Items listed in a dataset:
####################

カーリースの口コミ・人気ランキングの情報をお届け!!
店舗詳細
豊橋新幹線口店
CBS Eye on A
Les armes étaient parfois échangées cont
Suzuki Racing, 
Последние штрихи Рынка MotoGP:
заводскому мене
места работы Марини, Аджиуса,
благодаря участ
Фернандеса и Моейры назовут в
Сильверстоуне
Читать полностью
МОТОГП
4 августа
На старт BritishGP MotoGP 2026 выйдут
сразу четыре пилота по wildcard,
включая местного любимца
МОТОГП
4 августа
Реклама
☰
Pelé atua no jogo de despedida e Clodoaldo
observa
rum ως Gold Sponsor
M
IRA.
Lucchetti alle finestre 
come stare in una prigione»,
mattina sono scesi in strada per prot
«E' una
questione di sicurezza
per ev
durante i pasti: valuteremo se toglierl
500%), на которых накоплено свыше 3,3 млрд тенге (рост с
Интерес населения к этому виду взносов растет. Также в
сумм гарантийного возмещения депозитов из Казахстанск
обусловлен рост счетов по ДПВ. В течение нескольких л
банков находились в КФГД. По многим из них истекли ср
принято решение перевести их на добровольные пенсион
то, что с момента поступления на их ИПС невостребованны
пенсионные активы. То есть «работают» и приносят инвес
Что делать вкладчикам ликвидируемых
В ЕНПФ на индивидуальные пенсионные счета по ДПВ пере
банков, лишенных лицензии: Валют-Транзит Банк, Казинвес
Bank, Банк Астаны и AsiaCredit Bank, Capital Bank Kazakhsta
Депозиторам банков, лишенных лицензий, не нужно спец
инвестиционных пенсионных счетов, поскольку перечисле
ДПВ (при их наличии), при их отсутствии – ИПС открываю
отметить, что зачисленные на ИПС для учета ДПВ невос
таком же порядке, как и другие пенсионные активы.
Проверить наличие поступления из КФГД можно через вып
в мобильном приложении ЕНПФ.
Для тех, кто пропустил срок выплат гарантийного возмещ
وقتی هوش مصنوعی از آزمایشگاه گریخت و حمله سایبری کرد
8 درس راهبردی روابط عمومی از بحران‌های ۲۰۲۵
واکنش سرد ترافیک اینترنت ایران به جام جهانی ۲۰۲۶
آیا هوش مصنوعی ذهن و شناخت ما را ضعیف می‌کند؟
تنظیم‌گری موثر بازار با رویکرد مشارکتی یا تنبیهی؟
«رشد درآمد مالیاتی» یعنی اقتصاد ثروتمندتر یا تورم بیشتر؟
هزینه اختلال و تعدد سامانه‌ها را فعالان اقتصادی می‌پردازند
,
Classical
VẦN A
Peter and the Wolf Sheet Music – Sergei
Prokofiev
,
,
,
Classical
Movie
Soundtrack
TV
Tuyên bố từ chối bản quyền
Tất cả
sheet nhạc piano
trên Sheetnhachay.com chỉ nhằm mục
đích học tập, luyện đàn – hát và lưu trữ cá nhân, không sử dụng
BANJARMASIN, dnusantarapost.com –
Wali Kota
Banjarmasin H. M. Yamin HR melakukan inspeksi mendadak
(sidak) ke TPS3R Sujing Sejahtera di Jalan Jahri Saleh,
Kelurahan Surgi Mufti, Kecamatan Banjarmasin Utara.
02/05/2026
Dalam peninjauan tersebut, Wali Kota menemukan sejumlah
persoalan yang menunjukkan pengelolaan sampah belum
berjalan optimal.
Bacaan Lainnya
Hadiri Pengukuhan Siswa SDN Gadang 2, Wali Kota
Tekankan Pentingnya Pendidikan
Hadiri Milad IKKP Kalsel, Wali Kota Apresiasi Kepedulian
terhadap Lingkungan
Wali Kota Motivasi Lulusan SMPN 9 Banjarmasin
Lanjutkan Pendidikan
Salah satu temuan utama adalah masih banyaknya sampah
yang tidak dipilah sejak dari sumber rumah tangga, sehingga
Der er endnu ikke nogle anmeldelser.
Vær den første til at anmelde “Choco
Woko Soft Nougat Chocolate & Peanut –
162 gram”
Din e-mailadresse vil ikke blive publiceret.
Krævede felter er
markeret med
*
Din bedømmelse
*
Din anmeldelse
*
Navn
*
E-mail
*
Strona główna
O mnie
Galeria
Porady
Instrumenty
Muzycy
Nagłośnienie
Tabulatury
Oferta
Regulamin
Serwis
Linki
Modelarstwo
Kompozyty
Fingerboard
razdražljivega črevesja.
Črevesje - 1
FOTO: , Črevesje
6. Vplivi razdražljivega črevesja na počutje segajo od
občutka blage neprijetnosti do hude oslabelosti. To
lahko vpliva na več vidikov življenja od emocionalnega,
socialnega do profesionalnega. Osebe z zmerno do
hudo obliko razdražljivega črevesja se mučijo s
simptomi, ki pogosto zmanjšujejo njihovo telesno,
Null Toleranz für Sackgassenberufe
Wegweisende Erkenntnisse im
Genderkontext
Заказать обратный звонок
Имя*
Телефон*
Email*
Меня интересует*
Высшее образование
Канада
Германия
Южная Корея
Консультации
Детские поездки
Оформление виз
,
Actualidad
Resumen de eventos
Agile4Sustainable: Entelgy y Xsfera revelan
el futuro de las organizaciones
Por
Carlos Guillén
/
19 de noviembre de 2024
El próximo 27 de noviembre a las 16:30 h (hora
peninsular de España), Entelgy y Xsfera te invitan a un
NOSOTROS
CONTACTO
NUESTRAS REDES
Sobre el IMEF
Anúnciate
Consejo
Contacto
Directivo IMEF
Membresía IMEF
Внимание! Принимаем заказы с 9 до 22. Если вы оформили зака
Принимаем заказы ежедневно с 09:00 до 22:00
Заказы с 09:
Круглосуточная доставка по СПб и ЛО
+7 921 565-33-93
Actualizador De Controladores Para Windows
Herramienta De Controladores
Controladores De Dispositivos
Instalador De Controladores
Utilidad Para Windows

####################

**INSTRUCTION:**
Set every record down again exactly as written.

**EXPECTED OUTPUT:**
カーリースの口コミ・人気ランキングの情報をお届け!!
店舗詳細
豊橋新幹線口店
CBS Eye on A
Les armes étaient parfois échangées cont
Suzuki Racing, 
Последние штрихи Рынка MotoGP:
заводскому мене
места работы Марини, Аджиуса,
благодаря участ
Фернандеса и Моейры назовут в
Сильверстоуне
Читать полностью
МОТОГП
4 августа
На старт BritishGP MotoGP 2026 выйдут
сразу четыре пилота по wildcard,
включая местного любимца
МОТОГП
4 августа
Реклама
☰
Pelé atua no jogo de despedida e Clodoaldo
observa
rum ως Gold Sponsor
M
IRA.
Lucchetti alle finestre 
come stare in una prigione»,
mattina sono scesi in strada per prot
«E' una
questione di sicurezza
per ev
durante i pasti: valuteremo se toglierl
500%), на которых накоплено свыше 3,3 млрд тенге (рост с
Интерес населения к этому виду взносов растет. Также в
сумм гарантийного возмещения депозитов из Казахстанск
обусловлен рост счетов по ДПВ. В течение нескольких л
банков находились в КФГД. По многим из них истекли ср
принято решение перевести их на добровольные пенсион
то, что с момента поступления на их ИПС невостребованны
пенсионные активы. То есть «работают» и приносят инвес
Что делать вкладчикам ликвидируемых
В ЕНПФ на индивидуальные пенсионные счета по ДПВ пере
банков, лишенных лицензии: Валют-Транзит Банк, Казинвес
Bank, Банк Астаны и AsiaCredit Bank, Capital Bank Kazakhsta
Депозиторам банков, лишенных лицензий, не нужно спец
инвестиционных пенсионных счетов, поскольку перечисле
ДПВ (при их наличии), при их отсутствии – ИПС открываю
отметить, что зачисленные на ИПС для учета ДПВ невос
таком же порядке, как и другие пенсионные активы.
Проверить наличие поступления из КФГД можно через вып
в мобильном приложении ЕНПФ.
Для тех, кто пропустил срок выплат гарантийного возмещ
وقتی هوش مصنوعی از آزمایشگاه گریخت و حمله سایبری کرد
8 درس راهبردی روابط عمومی از بحران‌های ۲۰۲۵
واکنش سرد ترافیک اینترنت ایران به جام جهانی ۲۰۲۶
آیا هوش مصنوعی ذهن و شناخت ما را ضعیف می‌کند؟
تنظیم‌گری موثر بازار با رویکرد مشارکتی یا تنبیهی؟
«رشد درآمد مالیاتی» یعنی اقتصاد ثروتمندتر یا تورم بیشتر؟
هزینه اختلال و تعدد سامانه‌ها را فعالان اقتصادی می‌پردازند
,
Classical
VẦN A
Peter and the Wolf Sheet Music – Sergei
Prokofiev
,
,
,
Classical
Movie
Soundtrack
TV
Tuyên bố từ chối bản quyền
Tất cả
sheet nhạc piano
trên Sheetnhachay.com chỉ nhằm mục
đích học tập, luyện đàn – hát và lưu trữ cá nhân, không sử dụng
BANJARMASIN, dnusantarapost.com –
Wali Kota
Banjarmasin H. M. Yamin HR melakukan inspeksi mendadak
(sidak) ke TPS3R Sujing Sejahtera di Jalan Jahri Saleh,
Kelurahan Surgi Mufti, Kecamatan Banjarmasin Utara.
02/05/2026
Dalam peninjauan tersebut, Wali Kota menemukan sejumlah
persoalan yang menunjukkan pengelolaan sampah belum
berjalan optimal.
Bacaan Lainnya
Hadiri Pengukuhan Siswa SDN Gadang 2, Wali Kota
Tekankan Pentingnya Pendidikan
Hadiri Milad IKKP Kalsel, Wali Kota Apresiasi Kepedulian
terhadap Lingkungan
Wali Kota Motivasi Lulusan SMPN 9 Banjarmasin
Lanjutkan Pendidikan
Salah satu temuan utama adalah masih banyaknya sampah
yang tidak dipilah sejak dari sumber rumah tangga, sehingga
Der er endnu ikke nogle anmeldelser.
Vær den første til at anmelde “Choco
Woko Soft Nougat Chocolate & Peanut –
162 gram”
Din e-mailadresse vil ikke blive publiceret.
Krævede felter er
markeret med
*
Din bedømmelse
*
Din anmeldelse
*
Navn
*
E-mail
*
Strona główna
O mnie
Galeria
Porady
Instrumenty
Muzycy
Nagłośnienie
Tabulatury
Oferta
Regulamin
Serwis
Linki
Modelarstwo
Kompozyty
Fingerboard
razdražljivega črevesja.
Črevesje - 1
FOTO: , Črevesje
6. Vplivi razdražljivega črevesja na počutje segajo od
občutka blage neprijetnosti do hude oslabelosti. To
lahko vpliva na več vidikov življenja od emocionalnega,
socialnega do profesionalnega. Osebe z zmerno do
hudo obliko razdražljivega črevesja se mučijo s
simptomi, ki pogosto zmanjšujejo njihovo telesno,
Null Toleranz für Sackgassenberufe
Wegweisende Erkenntnisse im
Genderkontext
Заказать обратный звонок
Имя*
Телефон*
Email*
Меня интересует*
Высшее образование
Канада
Германия
Южная Корея
Консультации
Детские поездки
Оформление виз
,
Actualidad
Resumen de eventos
Agile4Sustainable: Entelgy y Xsfera revelan
el futuro de las organizaciones
Por
Carlos Guillén
/
19 de noviembre de 2024
El próximo 27 de noviembre a las 16:30 h (hora
peninsular de España), Entelgy y Xsfera te invitan a un
NOSOTROS
CONTACTO
NUESTRAS REDES
Sobre el IMEF
Anúnciate
Consejo
Contacto
Directivo IMEF
Membresía IMEF
Внимание! Принимаем заказы с 9 до 22. Если вы оформили зака
Принимаем заказы ежедневно с 09:00 до 22:00
Заказы с 09:
Круглосуточная доставка по СПб и ЛО
+7 921 565-33-93
Actualizador De Controladores Para Windows
Herramienta De Controladores
Controladores De Dispositivos
Instalador De Controladores
Utilidad Para Windows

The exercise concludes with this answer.